I love my parents, Lady Gaga, and Humpty Dumpty.

That clearly means you are fond of of your parents, a pop star, and character from a nursery rhyme. But if you remove the Oxford comma:

I love my parents, Lady Gaga and Humpty Dumpty.

That could be read as saying that Lady Gaga and Humpty Dumpty are your parents.

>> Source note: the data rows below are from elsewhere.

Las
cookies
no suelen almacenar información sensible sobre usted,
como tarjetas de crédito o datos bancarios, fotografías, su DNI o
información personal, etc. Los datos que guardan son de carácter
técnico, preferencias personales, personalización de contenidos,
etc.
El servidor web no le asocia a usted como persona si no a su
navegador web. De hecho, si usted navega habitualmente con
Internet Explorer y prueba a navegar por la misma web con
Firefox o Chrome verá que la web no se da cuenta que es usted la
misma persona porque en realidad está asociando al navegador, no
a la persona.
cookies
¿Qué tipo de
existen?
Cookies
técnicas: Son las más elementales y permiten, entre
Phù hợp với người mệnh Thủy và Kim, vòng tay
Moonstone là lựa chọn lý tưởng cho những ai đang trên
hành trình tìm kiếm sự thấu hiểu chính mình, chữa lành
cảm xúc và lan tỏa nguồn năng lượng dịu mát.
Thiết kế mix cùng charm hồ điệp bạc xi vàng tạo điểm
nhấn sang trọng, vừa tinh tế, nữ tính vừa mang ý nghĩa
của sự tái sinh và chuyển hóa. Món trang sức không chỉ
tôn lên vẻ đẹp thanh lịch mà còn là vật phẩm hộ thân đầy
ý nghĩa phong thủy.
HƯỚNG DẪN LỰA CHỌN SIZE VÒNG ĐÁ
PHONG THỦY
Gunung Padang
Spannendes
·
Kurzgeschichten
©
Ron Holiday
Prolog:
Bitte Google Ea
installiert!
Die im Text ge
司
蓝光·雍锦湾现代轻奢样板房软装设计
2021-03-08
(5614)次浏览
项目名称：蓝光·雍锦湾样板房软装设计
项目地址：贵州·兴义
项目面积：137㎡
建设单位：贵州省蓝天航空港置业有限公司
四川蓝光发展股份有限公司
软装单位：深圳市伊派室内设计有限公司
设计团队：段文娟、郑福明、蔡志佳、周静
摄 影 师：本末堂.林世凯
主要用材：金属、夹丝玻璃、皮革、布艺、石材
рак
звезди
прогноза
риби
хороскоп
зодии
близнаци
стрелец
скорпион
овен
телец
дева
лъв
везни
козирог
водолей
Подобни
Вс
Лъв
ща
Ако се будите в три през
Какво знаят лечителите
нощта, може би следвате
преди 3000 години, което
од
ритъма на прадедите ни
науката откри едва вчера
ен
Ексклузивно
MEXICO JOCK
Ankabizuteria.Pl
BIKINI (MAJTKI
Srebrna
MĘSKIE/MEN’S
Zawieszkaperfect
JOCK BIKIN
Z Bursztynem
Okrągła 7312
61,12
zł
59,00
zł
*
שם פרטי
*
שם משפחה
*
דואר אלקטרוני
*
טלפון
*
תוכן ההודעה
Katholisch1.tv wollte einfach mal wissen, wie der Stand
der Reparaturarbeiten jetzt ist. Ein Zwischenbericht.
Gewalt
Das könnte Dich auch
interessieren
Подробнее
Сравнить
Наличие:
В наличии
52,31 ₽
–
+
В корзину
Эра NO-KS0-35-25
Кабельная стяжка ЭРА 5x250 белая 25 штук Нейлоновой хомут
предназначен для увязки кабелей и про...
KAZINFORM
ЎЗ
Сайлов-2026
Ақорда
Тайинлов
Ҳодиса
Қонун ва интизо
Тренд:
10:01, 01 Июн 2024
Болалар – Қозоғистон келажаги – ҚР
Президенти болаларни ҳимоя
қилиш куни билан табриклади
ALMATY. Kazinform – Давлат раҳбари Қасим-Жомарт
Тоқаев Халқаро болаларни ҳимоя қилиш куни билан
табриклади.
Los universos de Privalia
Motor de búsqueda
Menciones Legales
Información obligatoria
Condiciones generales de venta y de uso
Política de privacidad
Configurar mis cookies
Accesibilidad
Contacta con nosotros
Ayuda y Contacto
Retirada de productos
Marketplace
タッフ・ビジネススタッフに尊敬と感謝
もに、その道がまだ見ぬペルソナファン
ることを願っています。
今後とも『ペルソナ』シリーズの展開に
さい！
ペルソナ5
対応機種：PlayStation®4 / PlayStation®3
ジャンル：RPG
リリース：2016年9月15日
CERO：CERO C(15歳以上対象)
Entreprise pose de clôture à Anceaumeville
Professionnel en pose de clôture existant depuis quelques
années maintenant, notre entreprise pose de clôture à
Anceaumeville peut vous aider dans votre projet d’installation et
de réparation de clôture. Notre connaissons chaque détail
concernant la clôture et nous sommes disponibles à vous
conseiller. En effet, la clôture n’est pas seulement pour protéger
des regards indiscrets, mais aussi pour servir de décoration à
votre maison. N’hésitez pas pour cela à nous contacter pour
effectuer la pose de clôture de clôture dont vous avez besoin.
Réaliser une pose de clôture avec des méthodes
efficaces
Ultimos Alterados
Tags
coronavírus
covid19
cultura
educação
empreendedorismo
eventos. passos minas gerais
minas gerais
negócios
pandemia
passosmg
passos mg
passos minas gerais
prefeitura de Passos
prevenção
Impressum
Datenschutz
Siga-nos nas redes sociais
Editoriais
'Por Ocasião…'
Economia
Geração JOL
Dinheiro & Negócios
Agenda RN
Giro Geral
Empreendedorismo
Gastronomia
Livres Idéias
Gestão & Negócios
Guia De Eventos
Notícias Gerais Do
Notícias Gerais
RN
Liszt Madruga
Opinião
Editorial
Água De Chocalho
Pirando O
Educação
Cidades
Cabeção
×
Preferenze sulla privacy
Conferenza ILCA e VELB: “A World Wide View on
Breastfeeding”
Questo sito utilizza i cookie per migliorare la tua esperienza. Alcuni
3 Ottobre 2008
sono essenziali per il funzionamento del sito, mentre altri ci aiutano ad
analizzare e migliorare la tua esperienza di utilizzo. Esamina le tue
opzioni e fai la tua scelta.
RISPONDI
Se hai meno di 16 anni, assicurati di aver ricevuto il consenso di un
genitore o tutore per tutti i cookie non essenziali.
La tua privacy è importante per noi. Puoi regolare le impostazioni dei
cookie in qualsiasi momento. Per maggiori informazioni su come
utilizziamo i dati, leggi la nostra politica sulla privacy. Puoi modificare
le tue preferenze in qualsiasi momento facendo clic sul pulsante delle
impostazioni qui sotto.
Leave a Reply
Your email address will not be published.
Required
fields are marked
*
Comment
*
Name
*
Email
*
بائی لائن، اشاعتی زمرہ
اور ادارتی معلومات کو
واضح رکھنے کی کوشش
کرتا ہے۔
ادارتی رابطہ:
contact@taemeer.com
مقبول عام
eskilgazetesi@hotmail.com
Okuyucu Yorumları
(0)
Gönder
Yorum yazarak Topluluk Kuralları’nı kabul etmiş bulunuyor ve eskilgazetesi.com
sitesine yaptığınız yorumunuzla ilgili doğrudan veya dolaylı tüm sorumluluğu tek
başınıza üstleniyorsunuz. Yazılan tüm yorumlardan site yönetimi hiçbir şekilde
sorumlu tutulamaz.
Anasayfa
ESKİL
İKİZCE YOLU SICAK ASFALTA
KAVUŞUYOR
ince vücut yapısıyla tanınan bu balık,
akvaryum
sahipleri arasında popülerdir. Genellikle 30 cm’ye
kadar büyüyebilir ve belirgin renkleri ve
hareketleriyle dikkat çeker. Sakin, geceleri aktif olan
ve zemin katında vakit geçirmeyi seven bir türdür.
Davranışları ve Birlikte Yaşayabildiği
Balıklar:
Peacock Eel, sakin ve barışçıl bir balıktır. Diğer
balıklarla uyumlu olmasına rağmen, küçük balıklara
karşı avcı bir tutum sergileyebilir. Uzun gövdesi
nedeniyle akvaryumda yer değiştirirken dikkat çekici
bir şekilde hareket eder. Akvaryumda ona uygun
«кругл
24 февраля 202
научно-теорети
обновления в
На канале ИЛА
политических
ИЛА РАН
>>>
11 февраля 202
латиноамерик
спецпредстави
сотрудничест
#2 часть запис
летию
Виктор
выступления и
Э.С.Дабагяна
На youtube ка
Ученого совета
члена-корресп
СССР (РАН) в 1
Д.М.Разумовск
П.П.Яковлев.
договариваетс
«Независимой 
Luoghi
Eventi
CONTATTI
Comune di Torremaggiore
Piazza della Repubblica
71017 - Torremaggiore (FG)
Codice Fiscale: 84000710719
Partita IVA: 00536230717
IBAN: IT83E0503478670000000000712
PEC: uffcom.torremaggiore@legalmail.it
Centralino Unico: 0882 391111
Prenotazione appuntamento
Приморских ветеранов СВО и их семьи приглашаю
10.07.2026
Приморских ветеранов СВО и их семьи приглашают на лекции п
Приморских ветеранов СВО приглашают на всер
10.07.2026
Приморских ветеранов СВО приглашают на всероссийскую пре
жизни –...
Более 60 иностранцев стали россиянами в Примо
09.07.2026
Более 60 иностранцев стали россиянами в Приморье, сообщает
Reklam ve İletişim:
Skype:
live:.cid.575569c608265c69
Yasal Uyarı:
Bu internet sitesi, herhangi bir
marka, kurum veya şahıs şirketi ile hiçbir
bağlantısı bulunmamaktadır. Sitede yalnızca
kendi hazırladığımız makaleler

The Oxford comma can change the entire meaning of a sentence.

And in the case of a group of dairy workers from Maine, the course of justice.

Delivery drivers from Oakhurst Dairy in Portland have won a suit against their employer, after the judge ruled that the wording of Maine’s overtime rules were ambiguous.

The rules state the following activities are not eligible for overtime pay:

The canning, processing, preserving,

freezing, drying, marketing, storing,

packing for shipment or distribution of:

(1) Agricultural produce;

(2) Meat and fish products; and

(3) Perishable foods.

The company argued that “distribution of” was separate from “packing for shipment,” rather than just the activity of packing, for the purpose of shipment or distribution. This would mean Oakhurst doesn’t have to pay delivery workers overtime.

But the lack of an Oxford comma means it all reads as one task. So the court ruled in favour of the five drivers, and of grammar-lovers everywhere.

So when Vampire Weekend asked 'Who gives a f*ck about an Oxford comma?', we now have an answer - the US Court of Appeals does.